Originally posted by vonBaloney Wouldn't you also need those files for your claim that one looks better than the other? (Or else upon what basis did you make it?) Wouldn't different lenses always be involved, making it a tricky and subjective claim either way?
I'm just trying to clarify how he came to the conclusion he did. From my perspective, maybe he's on to something. We all know a corrected lens will perform better than an uncorrected lens. That's why we pay the big bucks for the corrected one. Saying you don't need them and can do the same thing in Lightroom, to me , that's an extraordinary statement that would require proof to be believed.

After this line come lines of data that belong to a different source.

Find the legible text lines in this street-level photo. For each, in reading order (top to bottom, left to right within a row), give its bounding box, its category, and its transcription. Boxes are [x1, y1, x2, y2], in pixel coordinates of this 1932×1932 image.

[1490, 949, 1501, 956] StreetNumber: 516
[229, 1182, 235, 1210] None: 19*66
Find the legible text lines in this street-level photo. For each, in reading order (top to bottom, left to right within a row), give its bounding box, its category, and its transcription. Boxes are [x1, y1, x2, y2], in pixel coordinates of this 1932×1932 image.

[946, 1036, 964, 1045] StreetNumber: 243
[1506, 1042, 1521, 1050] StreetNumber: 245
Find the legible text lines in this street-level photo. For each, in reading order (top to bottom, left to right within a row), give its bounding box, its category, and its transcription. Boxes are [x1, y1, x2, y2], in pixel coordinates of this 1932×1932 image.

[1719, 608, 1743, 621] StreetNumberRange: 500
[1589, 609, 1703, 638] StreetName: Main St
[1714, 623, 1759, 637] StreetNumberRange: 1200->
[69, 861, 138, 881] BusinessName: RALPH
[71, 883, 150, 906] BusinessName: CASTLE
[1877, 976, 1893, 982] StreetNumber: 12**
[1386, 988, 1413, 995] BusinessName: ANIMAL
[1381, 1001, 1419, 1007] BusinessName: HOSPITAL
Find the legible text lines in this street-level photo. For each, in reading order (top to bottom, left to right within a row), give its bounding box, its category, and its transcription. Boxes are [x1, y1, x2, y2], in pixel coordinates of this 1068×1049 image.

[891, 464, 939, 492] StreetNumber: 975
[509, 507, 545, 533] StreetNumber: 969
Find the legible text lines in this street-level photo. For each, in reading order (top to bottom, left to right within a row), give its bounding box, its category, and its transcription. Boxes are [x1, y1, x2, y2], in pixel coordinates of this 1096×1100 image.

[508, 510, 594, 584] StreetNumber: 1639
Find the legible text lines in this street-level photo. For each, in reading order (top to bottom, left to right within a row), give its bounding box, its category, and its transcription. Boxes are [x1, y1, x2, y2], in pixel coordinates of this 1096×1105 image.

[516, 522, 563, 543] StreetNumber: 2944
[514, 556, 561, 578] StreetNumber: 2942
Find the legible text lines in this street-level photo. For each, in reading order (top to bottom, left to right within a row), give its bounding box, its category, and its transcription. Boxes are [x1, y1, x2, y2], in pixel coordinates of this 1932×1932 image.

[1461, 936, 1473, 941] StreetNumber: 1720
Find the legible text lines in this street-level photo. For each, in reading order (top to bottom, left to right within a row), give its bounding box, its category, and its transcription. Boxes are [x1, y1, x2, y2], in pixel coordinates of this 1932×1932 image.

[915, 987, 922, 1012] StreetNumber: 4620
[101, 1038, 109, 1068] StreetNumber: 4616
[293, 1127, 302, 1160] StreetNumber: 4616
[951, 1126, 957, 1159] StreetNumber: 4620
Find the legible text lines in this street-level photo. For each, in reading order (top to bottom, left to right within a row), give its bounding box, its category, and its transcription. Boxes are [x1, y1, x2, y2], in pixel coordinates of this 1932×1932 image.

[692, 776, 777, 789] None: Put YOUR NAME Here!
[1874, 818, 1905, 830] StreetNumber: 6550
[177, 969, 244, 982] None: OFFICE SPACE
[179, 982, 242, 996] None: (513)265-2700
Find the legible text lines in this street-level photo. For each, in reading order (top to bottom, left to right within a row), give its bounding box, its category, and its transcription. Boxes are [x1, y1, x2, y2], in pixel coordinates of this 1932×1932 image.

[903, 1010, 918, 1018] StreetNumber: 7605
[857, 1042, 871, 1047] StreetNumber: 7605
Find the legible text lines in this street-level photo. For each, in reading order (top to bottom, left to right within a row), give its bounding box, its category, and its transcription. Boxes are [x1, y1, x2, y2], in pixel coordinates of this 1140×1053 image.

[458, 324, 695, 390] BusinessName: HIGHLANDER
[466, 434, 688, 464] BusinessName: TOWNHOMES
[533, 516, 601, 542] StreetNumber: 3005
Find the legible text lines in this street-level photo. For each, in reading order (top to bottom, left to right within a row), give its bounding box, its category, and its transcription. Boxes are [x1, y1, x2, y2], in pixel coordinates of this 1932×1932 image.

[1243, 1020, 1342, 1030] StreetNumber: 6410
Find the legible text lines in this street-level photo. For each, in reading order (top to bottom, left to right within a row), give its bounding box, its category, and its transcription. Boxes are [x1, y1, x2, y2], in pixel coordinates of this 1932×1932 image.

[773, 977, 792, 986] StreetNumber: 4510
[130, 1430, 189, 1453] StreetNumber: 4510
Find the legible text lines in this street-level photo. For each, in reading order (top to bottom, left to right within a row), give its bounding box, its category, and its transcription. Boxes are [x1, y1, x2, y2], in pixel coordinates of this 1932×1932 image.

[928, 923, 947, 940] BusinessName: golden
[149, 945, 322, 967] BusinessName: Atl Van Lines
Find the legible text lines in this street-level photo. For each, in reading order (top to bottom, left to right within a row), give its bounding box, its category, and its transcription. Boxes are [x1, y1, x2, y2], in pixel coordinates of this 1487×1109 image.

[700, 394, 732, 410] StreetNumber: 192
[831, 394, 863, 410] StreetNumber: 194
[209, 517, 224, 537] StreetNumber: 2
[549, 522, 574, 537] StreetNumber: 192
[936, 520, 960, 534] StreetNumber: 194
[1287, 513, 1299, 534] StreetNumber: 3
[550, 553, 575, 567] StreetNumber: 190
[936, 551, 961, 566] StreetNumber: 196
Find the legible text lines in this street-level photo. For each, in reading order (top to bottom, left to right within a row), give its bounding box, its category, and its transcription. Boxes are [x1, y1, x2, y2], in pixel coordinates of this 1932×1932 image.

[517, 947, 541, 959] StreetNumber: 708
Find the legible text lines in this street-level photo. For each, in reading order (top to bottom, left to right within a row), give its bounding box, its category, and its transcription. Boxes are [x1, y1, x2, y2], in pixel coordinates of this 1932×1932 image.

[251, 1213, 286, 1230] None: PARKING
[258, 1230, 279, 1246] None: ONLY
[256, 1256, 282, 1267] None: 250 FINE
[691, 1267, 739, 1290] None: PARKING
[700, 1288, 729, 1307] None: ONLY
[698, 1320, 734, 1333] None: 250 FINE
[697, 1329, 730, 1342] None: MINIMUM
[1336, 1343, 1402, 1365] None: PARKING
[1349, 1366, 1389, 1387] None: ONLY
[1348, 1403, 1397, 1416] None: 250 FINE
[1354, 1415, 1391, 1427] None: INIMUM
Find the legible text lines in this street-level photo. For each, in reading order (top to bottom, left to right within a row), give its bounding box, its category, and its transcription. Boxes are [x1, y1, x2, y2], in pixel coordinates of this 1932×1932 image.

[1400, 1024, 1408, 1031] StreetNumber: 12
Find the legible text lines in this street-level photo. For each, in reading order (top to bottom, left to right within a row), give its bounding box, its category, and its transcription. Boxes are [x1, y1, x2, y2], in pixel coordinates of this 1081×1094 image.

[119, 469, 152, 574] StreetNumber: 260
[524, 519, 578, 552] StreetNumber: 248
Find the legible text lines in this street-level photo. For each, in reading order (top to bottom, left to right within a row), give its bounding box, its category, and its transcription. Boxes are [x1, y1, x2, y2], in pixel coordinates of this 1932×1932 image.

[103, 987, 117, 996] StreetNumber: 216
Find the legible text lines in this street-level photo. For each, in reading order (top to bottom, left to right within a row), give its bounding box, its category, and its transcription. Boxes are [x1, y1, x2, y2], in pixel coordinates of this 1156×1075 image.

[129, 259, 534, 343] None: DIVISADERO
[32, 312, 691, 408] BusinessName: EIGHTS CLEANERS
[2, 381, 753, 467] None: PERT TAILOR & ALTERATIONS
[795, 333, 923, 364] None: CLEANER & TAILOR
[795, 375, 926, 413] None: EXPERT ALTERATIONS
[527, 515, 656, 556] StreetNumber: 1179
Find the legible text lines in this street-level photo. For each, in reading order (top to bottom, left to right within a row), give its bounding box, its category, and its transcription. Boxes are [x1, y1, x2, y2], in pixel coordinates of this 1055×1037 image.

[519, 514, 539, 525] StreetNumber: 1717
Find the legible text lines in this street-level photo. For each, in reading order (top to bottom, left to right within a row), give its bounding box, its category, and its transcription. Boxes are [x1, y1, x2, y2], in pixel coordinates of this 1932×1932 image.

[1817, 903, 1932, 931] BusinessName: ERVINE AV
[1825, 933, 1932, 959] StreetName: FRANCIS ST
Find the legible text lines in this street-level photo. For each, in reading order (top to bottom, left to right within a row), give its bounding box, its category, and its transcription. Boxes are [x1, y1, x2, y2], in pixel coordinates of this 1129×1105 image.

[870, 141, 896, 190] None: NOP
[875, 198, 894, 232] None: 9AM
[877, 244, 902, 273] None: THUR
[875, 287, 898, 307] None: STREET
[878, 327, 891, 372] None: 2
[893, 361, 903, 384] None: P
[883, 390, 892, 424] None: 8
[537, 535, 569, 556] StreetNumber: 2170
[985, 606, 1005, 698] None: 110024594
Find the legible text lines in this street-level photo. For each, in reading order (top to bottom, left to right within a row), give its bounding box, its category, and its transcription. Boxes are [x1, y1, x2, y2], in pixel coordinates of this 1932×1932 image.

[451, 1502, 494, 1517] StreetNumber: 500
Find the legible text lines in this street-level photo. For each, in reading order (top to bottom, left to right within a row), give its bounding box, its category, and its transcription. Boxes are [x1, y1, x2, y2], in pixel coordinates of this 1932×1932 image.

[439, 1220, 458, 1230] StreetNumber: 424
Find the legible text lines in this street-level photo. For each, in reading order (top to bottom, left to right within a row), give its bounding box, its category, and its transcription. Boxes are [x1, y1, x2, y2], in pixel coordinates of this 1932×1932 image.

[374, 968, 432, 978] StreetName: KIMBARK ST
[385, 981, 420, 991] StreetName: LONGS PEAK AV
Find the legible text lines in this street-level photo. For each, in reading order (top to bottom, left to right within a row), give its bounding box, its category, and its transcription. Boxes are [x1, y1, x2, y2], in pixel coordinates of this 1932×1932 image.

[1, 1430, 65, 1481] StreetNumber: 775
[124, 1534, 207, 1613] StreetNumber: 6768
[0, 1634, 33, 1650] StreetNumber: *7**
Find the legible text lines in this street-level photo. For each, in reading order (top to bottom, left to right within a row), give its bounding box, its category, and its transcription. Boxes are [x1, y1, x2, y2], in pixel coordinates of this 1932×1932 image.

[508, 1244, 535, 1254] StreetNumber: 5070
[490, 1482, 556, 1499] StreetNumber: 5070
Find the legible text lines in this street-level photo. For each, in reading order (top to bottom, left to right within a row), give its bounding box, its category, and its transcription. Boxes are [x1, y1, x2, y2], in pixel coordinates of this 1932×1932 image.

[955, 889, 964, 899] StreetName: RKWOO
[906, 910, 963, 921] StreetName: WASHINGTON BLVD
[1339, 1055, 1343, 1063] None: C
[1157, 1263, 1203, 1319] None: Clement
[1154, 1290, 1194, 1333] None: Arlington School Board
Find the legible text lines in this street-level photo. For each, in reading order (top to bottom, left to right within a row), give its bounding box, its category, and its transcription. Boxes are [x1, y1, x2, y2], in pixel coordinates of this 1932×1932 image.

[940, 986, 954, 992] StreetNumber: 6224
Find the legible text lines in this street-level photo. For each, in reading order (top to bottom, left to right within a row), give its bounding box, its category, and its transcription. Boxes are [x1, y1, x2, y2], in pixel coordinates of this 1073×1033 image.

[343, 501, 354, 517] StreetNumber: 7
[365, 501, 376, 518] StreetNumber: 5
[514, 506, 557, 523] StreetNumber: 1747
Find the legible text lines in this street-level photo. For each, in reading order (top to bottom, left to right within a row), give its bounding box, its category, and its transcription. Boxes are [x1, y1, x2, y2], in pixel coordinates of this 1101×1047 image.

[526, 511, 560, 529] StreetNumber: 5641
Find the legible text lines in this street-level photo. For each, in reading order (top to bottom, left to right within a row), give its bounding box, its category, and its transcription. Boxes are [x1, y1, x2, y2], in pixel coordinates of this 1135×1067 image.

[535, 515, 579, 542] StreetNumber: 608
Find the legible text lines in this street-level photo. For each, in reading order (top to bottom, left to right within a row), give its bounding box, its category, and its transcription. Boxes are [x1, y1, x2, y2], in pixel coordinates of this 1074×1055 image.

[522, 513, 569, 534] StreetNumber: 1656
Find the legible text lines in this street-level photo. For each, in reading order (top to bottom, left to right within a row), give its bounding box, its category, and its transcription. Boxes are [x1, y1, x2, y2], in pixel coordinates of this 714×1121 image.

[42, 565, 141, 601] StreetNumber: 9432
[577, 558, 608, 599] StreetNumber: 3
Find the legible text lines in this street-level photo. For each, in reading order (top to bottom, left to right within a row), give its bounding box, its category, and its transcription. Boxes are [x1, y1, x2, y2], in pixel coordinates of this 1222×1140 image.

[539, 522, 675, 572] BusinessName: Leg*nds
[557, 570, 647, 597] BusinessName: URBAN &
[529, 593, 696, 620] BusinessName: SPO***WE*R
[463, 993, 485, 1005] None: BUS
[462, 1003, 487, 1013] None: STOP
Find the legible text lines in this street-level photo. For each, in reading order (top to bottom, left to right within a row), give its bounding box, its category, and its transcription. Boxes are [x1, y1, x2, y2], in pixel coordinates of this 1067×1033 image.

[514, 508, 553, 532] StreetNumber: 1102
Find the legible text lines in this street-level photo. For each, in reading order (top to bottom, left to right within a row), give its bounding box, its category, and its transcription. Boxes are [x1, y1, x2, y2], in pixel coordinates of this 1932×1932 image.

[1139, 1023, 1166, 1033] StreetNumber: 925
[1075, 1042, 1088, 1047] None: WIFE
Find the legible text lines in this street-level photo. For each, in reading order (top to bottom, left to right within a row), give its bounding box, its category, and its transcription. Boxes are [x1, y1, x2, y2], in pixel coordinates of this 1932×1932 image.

And yes the proof would be fraught with dangers… but if you're going to make the claim, you need to support it, or at least have some reason for making it. I doubt that it's true because if for no other reason, in my experience more correction leads to higher resolution, and I doubt Lightroom can replace lost resolution. It would be very unlikely that someone would put the effort into doing a correction on a lens without putting some effort into making things superior all around. But practically all we want to know is what gives us an better image, a heavily corrected lens, or an uncorrected lens corrected in Lightroom. I'd certainly be interested in seeing an evaluation of that, despite the difference in lenses. Another usual feature of heavily corrected lenses is very smooth bokeh, so that brings up another point. Does the bokeh in the cheap lens, with Lightroom correction, match the bokeh in a corrected lens of simlar focal length?
I'm just trying to make this assertion into something that might be useful to me. As I said, it's an extraordinary claim.